The holes were placed as follows:

Reflector            Driven to            Director #1 to        Director #2 to        Director #3 to      
to Driven            Director #1            Director #2           Director #3           Director #4
13 1/2"                 9"                         14 1/2"                    14"                     16"

    The trusty drill press again worked its magic and 3/16" holes were drilled through the boom at the marked locations. Once we knew where the last element would mount, we measured another inch beyond that point and cut off the boom for a final length of 5'4" (64") long. We put the drill press back into action to drill 3/16" holes at the exact center of each element, then mounted each element to the boom in place with small (10-24) hardware.

    With all the elements mounted and checked for alignment, it was time to take the yagi outside for a brief test. It was cold outside - so I know we must have looked a sight - me holding
the beam antenna overhead and Jim with the trusty MFJ 269 Antenna Analyzer checking SWR. After a few minor adjustments, we achieved an almost perfect match - 1.1-1 SWR at 146.100 Mhz.

    Time then to check performance. We didn’t want to mount it on a pole, so we lifted the yagi overhead and twisted back and forth in what we guessed was the correct direction for several local repeaters. One thing we found is that the pattern is very narrow - if you get more than about 10 degrees off pointing directly at the signal source, the signal drops from full
scale to about a one. All-in-all, a definite success, and I am looking forward to getting my hands on a rotor to mount it at home for regular use.

    And the sections of boom that Jim kept? “You’ll have to wait and see what I build with that,” was his cryptic comment.


    The yagi described above was not the only creation of the week. I also had the chance to put together an 80-Meter dipole out of some old wire, an SO-239 connector and a small piece of lexan as the center section.
    
    The first step was to cut the legs for the antenna. Using the old formula that should be familiar to every person holding even a technician class license, (468 divided by frequency in Megahertz, I quickly determined that the antenna would be 133.71 feet long. Dividing by two, we see that each leg would be 66.86 feet long.

    Because I plan to hang the antenna in an “Inverted ‘V’”, however, I know to subtract 1.5% of length from each leg. Doing the math quickly, that left each leg at 65.85 feet. I measured out the wire, (14 gauge stranded - insulated) and cut each leg at 66 feet - leaving about two inches per leg for trimming and attachments.

    I then turned my attention to the center section. The first step was to drill out the space for the SO-239 connector to sit in the middle of the lexan. Using a Forstner bit, I made a hollowed-out area for the SO-239, then switched to a smaller bit for the center hole for the connector. The center punch hole from the Forster bit made centering the smaller hole easy - and a clean hole straight through the lexan was quickly achieved. Two smaller holes were drilled out for the mounting hardware for the SO-239, as well as smaller holes about one-inch from the outside edge of the lexan for the leg mountings.

    The SO-239 was bolted into place, and a short wire jumper was soldered to the center pin of the SO-239, and it terminated at one of the leg mounting bolts.
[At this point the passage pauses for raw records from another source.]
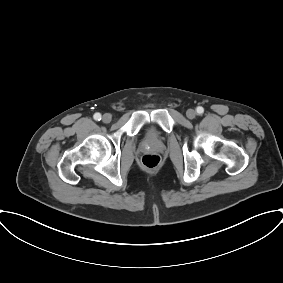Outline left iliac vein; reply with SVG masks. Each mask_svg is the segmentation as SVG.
Returning <instances> with one entry per match:
<instances>
[{
  "label": "left iliac vein",
  "instance_id": "4c4485c4",
  "mask_svg": "<svg viewBox=\"0 0 283 283\" xmlns=\"http://www.w3.org/2000/svg\"><path fill=\"white\" fill-rule=\"evenodd\" d=\"M186 115L189 119H194L196 117V112L193 109H188Z\"/></svg>",
  "mask_w": 283,
  "mask_h": 283
}]
</instances>
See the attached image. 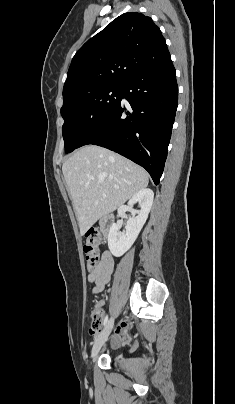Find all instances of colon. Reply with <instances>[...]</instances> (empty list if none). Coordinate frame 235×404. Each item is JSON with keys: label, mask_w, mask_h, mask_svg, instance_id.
<instances>
[{"label": "colon", "mask_w": 235, "mask_h": 404, "mask_svg": "<svg viewBox=\"0 0 235 404\" xmlns=\"http://www.w3.org/2000/svg\"><path fill=\"white\" fill-rule=\"evenodd\" d=\"M102 241V235L97 229H89L86 232V241L83 247L86 264L89 269H94L99 262L98 246ZM91 327L96 329L102 320V310L100 306H95L91 312Z\"/></svg>", "instance_id": "obj_1"}]
</instances>
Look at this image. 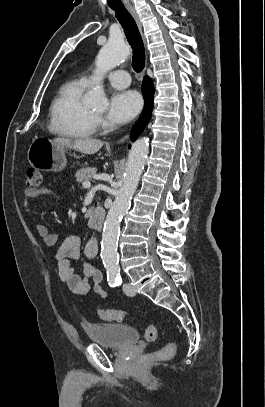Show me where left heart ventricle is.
Instances as JSON below:
<instances>
[{
  "mask_svg": "<svg viewBox=\"0 0 265 407\" xmlns=\"http://www.w3.org/2000/svg\"><path fill=\"white\" fill-rule=\"evenodd\" d=\"M95 113H97V114H101L102 113V110H93Z\"/></svg>",
  "mask_w": 265,
  "mask_h": 407,
  "instance_id": "left-heart-ventricle-1",
  "label": "left heart ventricle"
}]
</instances>
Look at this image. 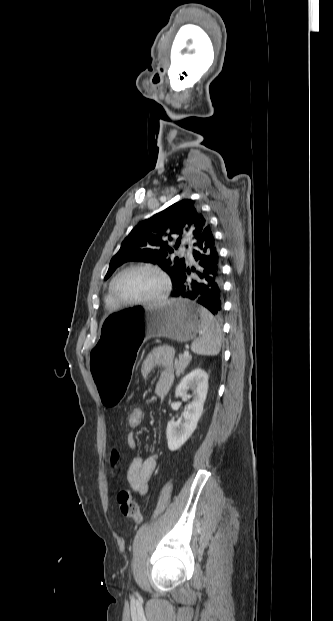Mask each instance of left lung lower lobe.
Masks as SVG:
<instances>
[{
    "label": "left lung lower lobe",
    "instance_id": "left-lung-lower-lobe-1",
    "mask_svg": "<svg viewBox=\"0 0 333 621\" xmlns=\"http://www.w3.org/2000/svg\"><path fill=\"white\" fill-rule=\"evenodd\" d=\"M190 258L197 266H186L177 273L171 296L192 300L206 307L213 315H220L223 298L222 269L220 255L209 226L203 229L194 243Z\"/></svg>",
    "mask_w": 333,
    "mask_h": 621
}]
</instances>
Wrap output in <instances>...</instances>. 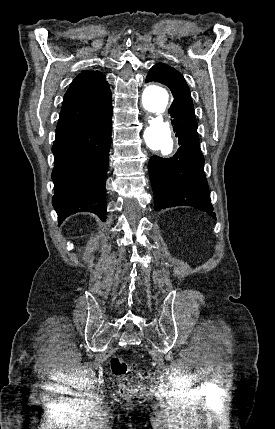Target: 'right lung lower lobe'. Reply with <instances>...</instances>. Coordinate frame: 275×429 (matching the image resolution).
<instances>
[{"label":"right lung lower lobe","instance_id":"1","mask_svg":"<svg viewBox=\"0 0 275 429\" xmlns=\"http://www.w3.org/2000/svg\"><path fill=\"white\" fill-rule=\"evenodd\" d=\"M112 110L106 116L56 130L52 147L55 194L52 204L59 223L76 212H92L105 220V184L111 143Z\"/></svg>","mask_w":275,"mask_h":429}]
</instances>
Another wire jumper runs from one of the SO-239 mounting bolts to the other leg mounting point.The legs were then attached using ring connectors to the leg mounting points, and after a generous covering of clear silicone was applied to seal the back of the SO-239, the dipole is ready to be mounted and used.

    A quick raid on the old junkbox turned up two old cable reliefs that were pressed into service as ends for the dipole legs. They provide a place to tie off the legs without taking the chance that the legs will break due to bending strain. The only addition planned from the picture, right, is the addition of strain relief where the legs leave the edge of the center piece of lexan. These will be made from large eye-connectors.